Loudness, K-weighted, relative to full scale (LKFS) is a standard loudness measurement unit used for audio normalization in broadcast television systems and other video and music streaming services.

LKFS is standardized in ITU-R BS.1770. In March 2011, the International Telecommunication Union (ITU) introduced a loudness gate in the second revision of the recommendation, ITU-R BS.1770-2. In August 2012, the ITU released the third revision of this recommendation ITU-R BS.1770-3. In October 2015, the ITU released the fourth revision of this recommendation ITU-R BS.1770-4.

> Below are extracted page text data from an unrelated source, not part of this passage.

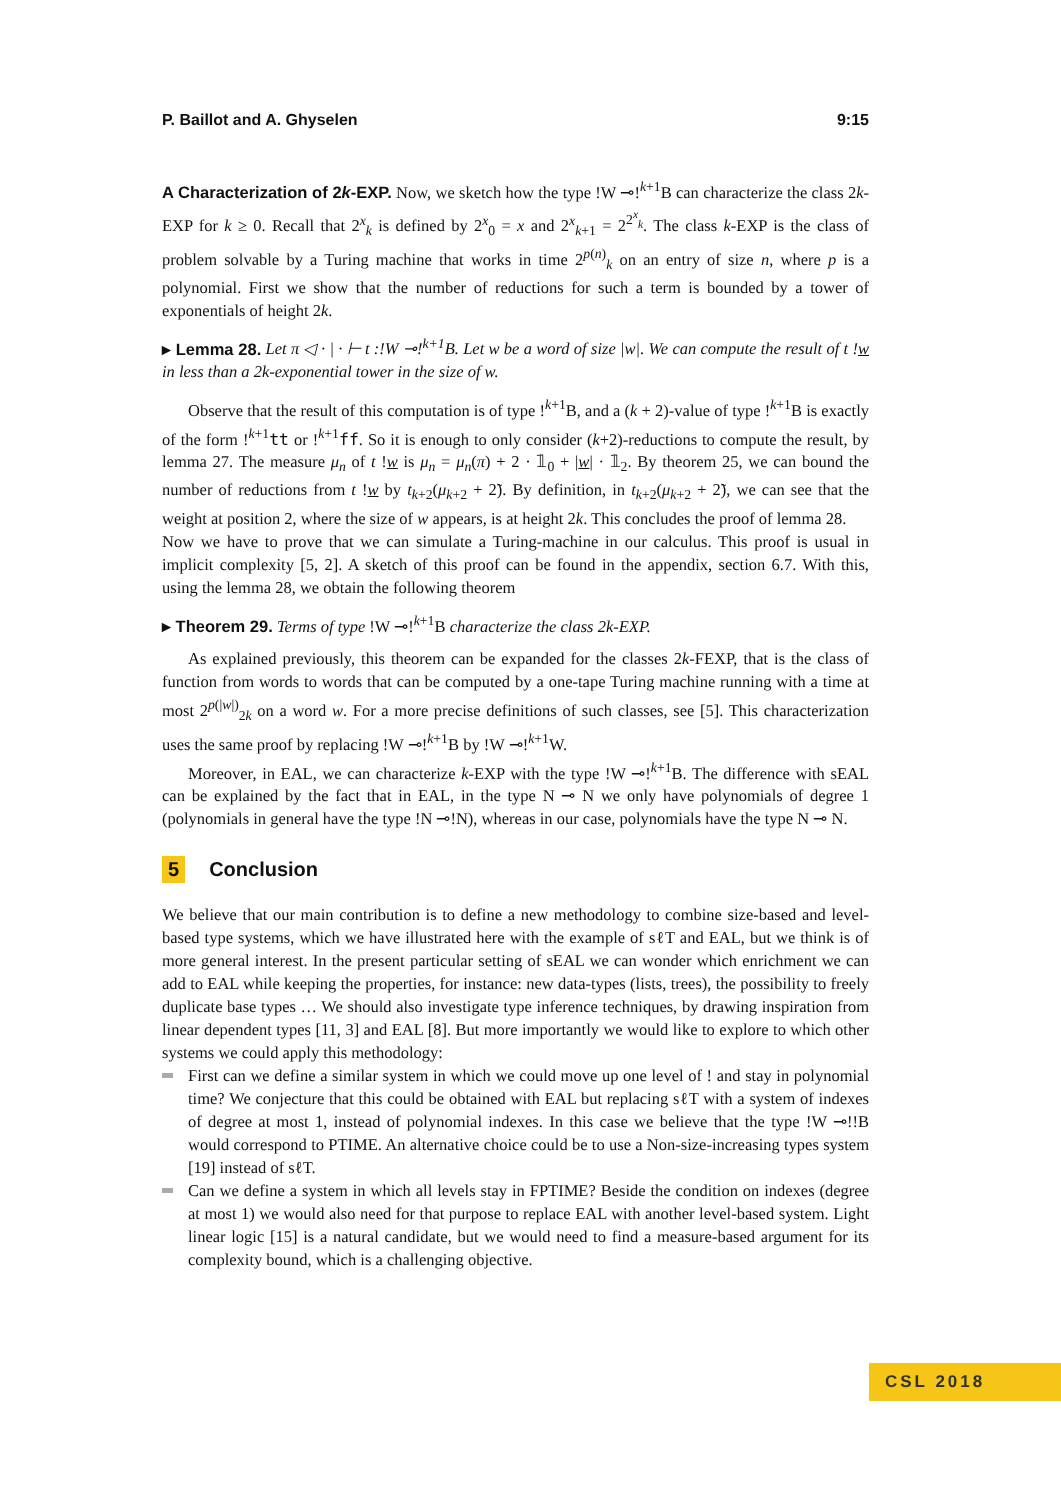P. Baillot and A. Ghyselen 9:15
A Characterization of 2k-EXP. Now, we sketch how the type !W ⊸!<sup>k+1</sup>B can characterize the class 2k-EXP for k ≥ 0. Recall that 2<sup>x</sup><sub>k</sub> is defined by 2<sup>x</sup><sub>0</sub> = x and 2<sup>x</sup><sub>k+1</sub> = 2<sup>2<sup>x</sup><sub>k</sub></sup>. The class k-EXP is the class of problem solvable by a Turing machine that works in time 2<sup>p(n)</sup><sub>k</sub> on an entry of size n, where p is a polynomial. First we show that the number of reductions for such a term is bounded by a tower of exponentials of height 2k.
▸ Lemma 28. Let π ◁ · | · ⊢ t :!W ⊸!<sup>k+1</sup>B. Let w be a word of size |w|. We can compute the result of t !w in less than a 2k-exponential tower in the size of w.
Observe that the result of this computation is of type !<sup>k+1</sup>B, and a (k + 2)-value of type !<sup>k+1</sup>B is exactly of the form !<sup>k+1</sup>tt or !<sup>k+1</sup>ff. So it is enough to only consider (k+2)-reductions to compute the result, by lemma 27. The measure μ<sub>n</sub> of t !w is μ<sub>n</sub> = μ<sub>n</sub>(π) + 2 · 𝟙<sub>0</sub> + |w| · 𝟙<sub>2</sub>. By theorem 25, we can bound the number of reductions from t !w by t<sub>k+2</sub>(μ<sub>k+2</sub> + 2̃). By definition, in t<sub>k+2</sub>(μ<sub>k+2</sub> + 2̃), we can see that the weight at position 2, where the size of w appears, is at height 2k. This concludes the proof of lemma 28.
Now we have to prove that we can simulate a Turing-machine in our calculus. This proof is usual in implicit complexity [5, 2]. A sketch of this proof can be found in the appendix, section 6.7. With this, using the lemma 28, we obtain the following theorem
▸ Theorem 29. Terms of type !W ⊸!<sup>k+1</sup>B characterize the class 2k-EXP.
As explained previously, this theorem can be expanded for the classes 2k-FEXP, that is the class of function from words to words that can be computed by a one-tape Turing machine running with a time at most 2<sup>p(|w|)</sup><sub>2k</sub> on a word w. For a more precise definitions of such classes, see [5]. This characterization uses the same proof by replacing !W ⊸!<sup>k+1</sup>B by !W ⊸!<sup>k+1</sup>W.
Moreover, in EAL, we can characterize k-EXP with the type !W ⊸!<sup>k+1</sup>B. The difference with sEAL can be explained by the fact that in EAL, in the type N ⊸ N we only have polynomials of degree 1 (polynomials in general have the type !N ⊸!N), whereas in our case, polynomials have the type N ⊸ N.
5 Conclusion
We believe that our main contribution is to define a new methodology to combine size-based and level-based type systems, which we have illustrated here with the example of sℓT and EAL, but we think is of more general interest. In the present particular setting of sEAL we can wonder which enrichment we can add to EAL while keeping the properties, for instance: new data-types (lists, trees), the possibility to freely duplicate base types … We should also investigate type inference techniques, by drawing inspiration from linear dependent types [11, 3] and EAL [8]. But more importantly we would like to explore to which other systems we could apply this methodology:
First can we define a similar system in which we could move up one level of ! and stay in polynomial time? We conjecture that this could be obtained with EAL but replacing sℓT with a system of indexes of degree at most 1, instead of polynomial indexes. In this case we believe that the type !W ⊸!!B would correspond to PTIME. An alternative choice could be to use a Non-size-increasing types system [19] instead of sℓT.
Can we define a system in which all levels stay in FPTIME? Beside the condition on indexes (degree at most 1) we would also need for that purpose to replace EAL with another level-based system. Light linear logic [15] is a natural candidate, but we would need to find a measure-based argument for its complexity bound, which is a challenging objective.
CSL 2018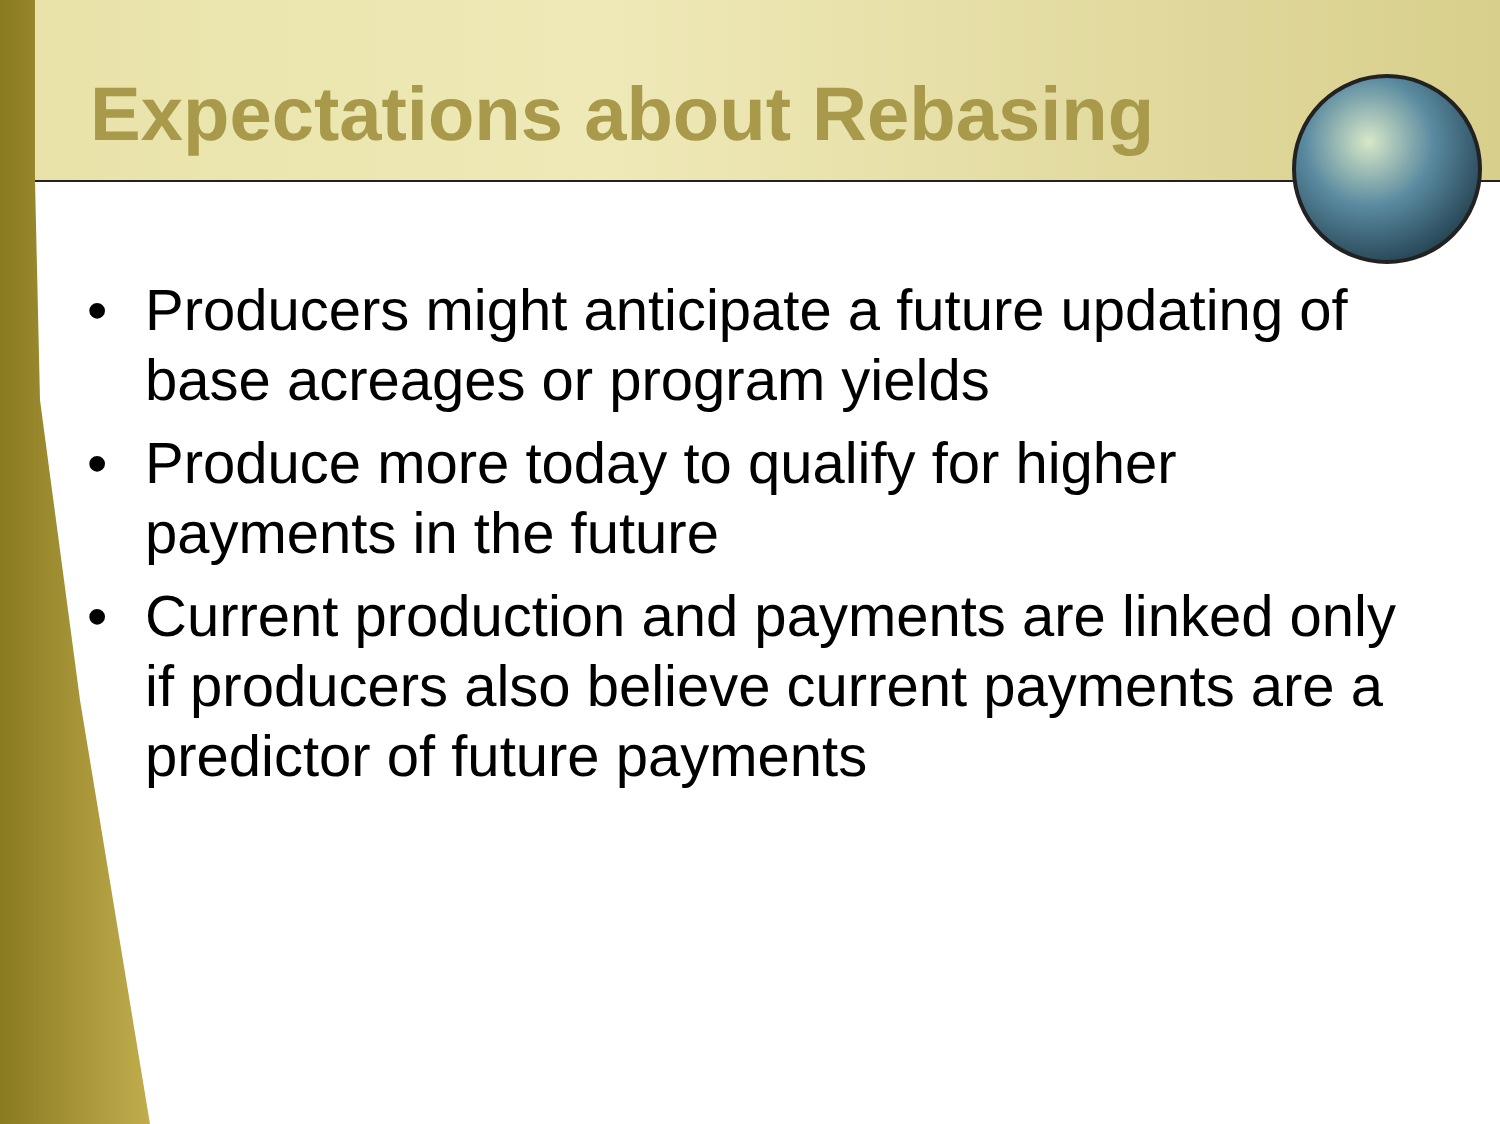Expectations about Rebasing
• Producers might anticipate a future updating of base acreages or program yields
• Produce more today to qualify for higher payments in the future
• Current production and payments are linked only if producers also believe current payments are a predictor of future payments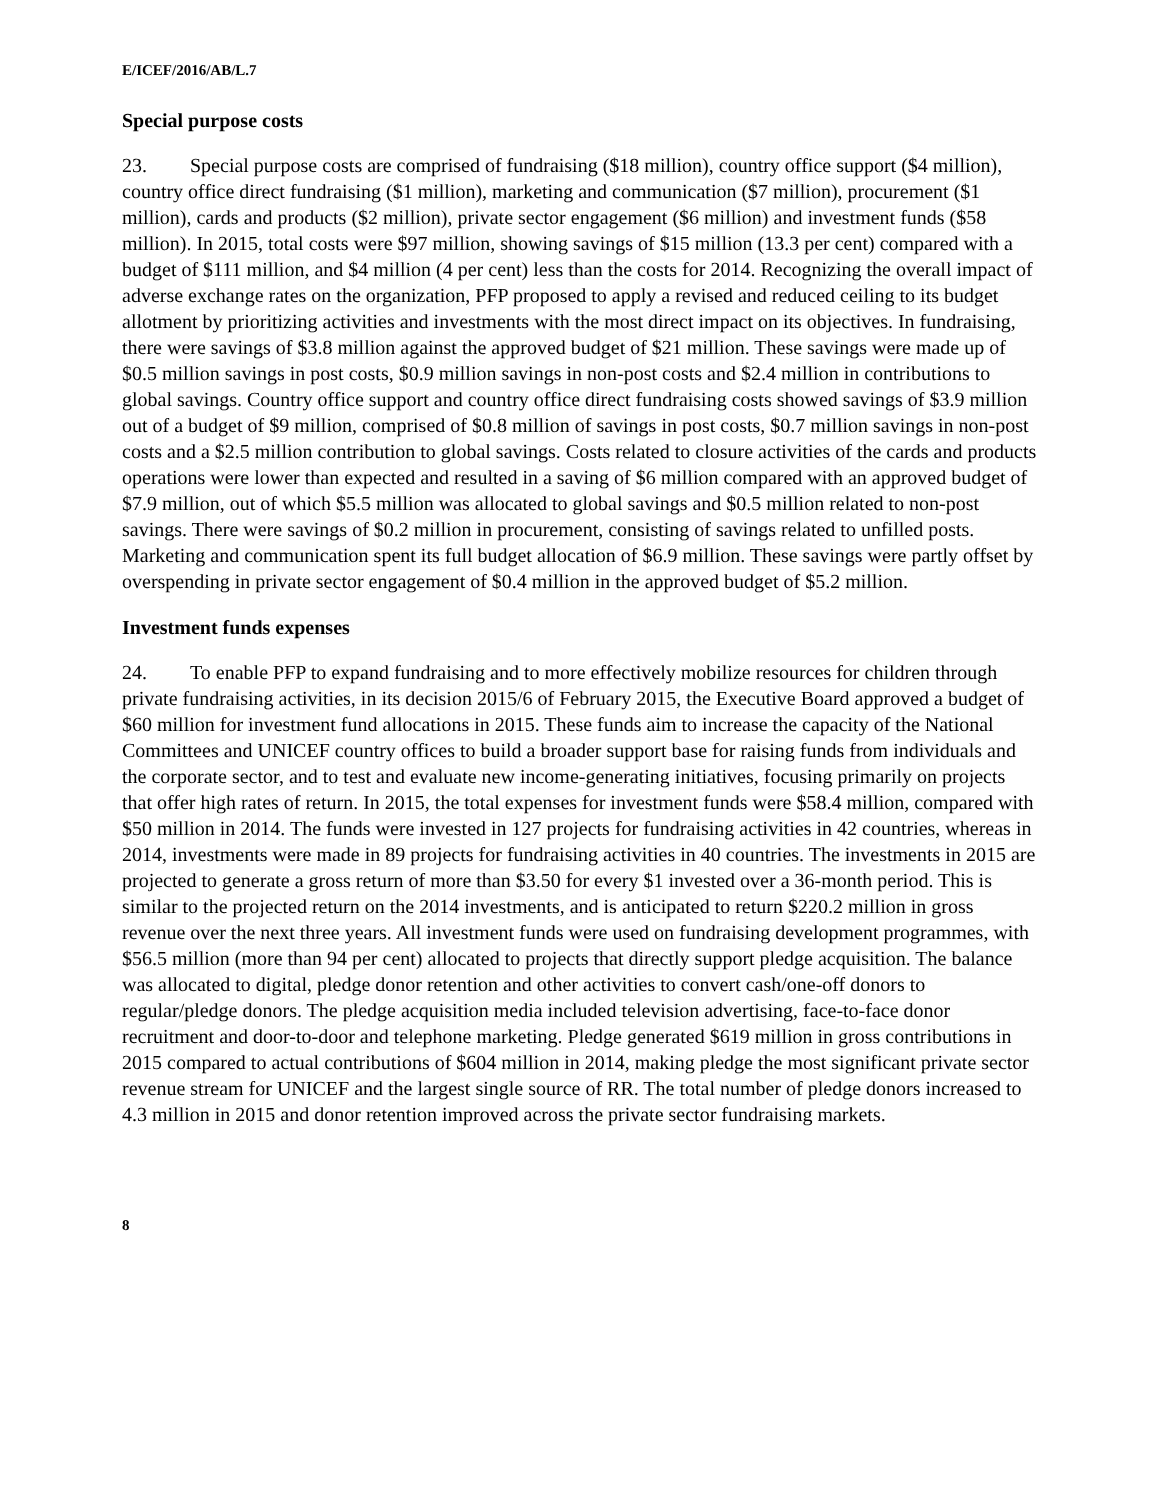E/ICEF/2016/AB/L.7
Special purpose costs
23. Special purpose costs are comprised of fundraising ($18 million), country office support ($4 million), country office direct fundraising ($1 million), marketing and communication ($7 million), procurement ($1 million), cards and products ($2 million), private sector engagement ($6 million) and investment funds ($58 million). In 2015, total costs were $97 million, showing savings of $15 million (13.3 per cent) compared with a budget of $111 million, and $4 million (4 per cent) less than the costs for 2014. Recognizing the overall impact of adverse exchange rates on the organization, PFP proposed to apply a revised and reduced ceiling to its budget allotment by prioritizing activities and investments with the most direct impact on its objectives. In fundraising, there were savings of $3.8 million against the approved budget of $21 million. These savings were made up of $0.5 million savings in post costs, $0.9 million savings in non-post costs and $2.4 million in contributions to global savings. Country office support and country office direct fundraising costs showed savings of $3.9 million out of a budget of $9 million, comprised of $0.8 million of savings in post costs, $0.7 million savings in non-post costs and a $2.5 million contribution to global savings. Costs related to closure activities of the cards and products operations were lower than expected and resulted in a saving of $6 million compared with an approved budget of $7.9 million, out of which $5.5 million was allocated to global savings and $0.5 million related to non-post savings. There were savings of $0.2 million in procurement, consisting of savings related to unfilled posts. Marketing and communication spent its full budget allocation of $6.9 million. These savings were partly offset by overspending in private sector engagement of $0.4 million in the approved budget of $5.2 million.
Investment funds expenses
24. To enable PFP to expand fundraising and to more effectively mobilize resources for children through private fundraising activities, in its decision 2015/6 of February 2015, the Executive Board approved a budget of $60 million for investment fund allocations in 2015. These funds aim to increase the capacity of the National Committees and UNICEF country offices to build a broader support base for raising funds from individuals and the corporate sector, and to test and evaluate new income-generating initiatives, focusing primarily on projects that offer high rates of return. In 2015, the total expenses for investment funds were $58.4 million, compared with $50 million in 2014. The funds were invested in 127 projects for fundraising activities in 42 countries, whereas in 2014, investments were made in 89 projects for fundraising activities in 40 countries. The investments in 2015 are projected to generate a gross return of more than $3.50 for every $1 invested over a 36-month period. This is similar to the projected return on the 2014 investments, and is anticipated to return $220.2 million in gross revenue over the next three years. All investment funds were used on fundraising development programmes, with $56.5 million (more than 94 per cent) allocated to projects that directly support pledge acquisition. The balance was allocated to digital, pledge donor retention and other activities to convert cash/one-off donors to regular/pledge donors. The pledge acquisition media included television advertising, face-to-face donor recruitment and door-to-door and telephone marketing. Pledge generated $619 million in gross contributions in 2015 compared to actual contributions of $604 million in 2014, making pledge the most significant private sector revenue stream for UNICEF and the largest single source of RR. The total number of pledge donors increased to 4.3 million in 2015 and donor retention improved across the private sector fundraising markets.
8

Loudness units relative to full scale (LUFS) is a synonym for LKFS that was introduced in EBU R 128. 

The EBU has suggested that the ITU should change the unit to LUFS, as LKFS does not comply with scientific naming conventions and is not in line with the standard set out in ISO 80000-8. Furthermore, they suggest the symbol for loudness level, k-weighted should be Lk, which would make Lk and LUFS equivalent when LUFS indicates the value of Lk with reference to digital full scale.

LKFS and LUFS are identical in that they are both measured in absolute scale and both equal to one decibel (dB).

Loudness units (LU) is an additional unit used in EBU R128. It describes Lk without direct absolute reference and therefore describes loudness level differences.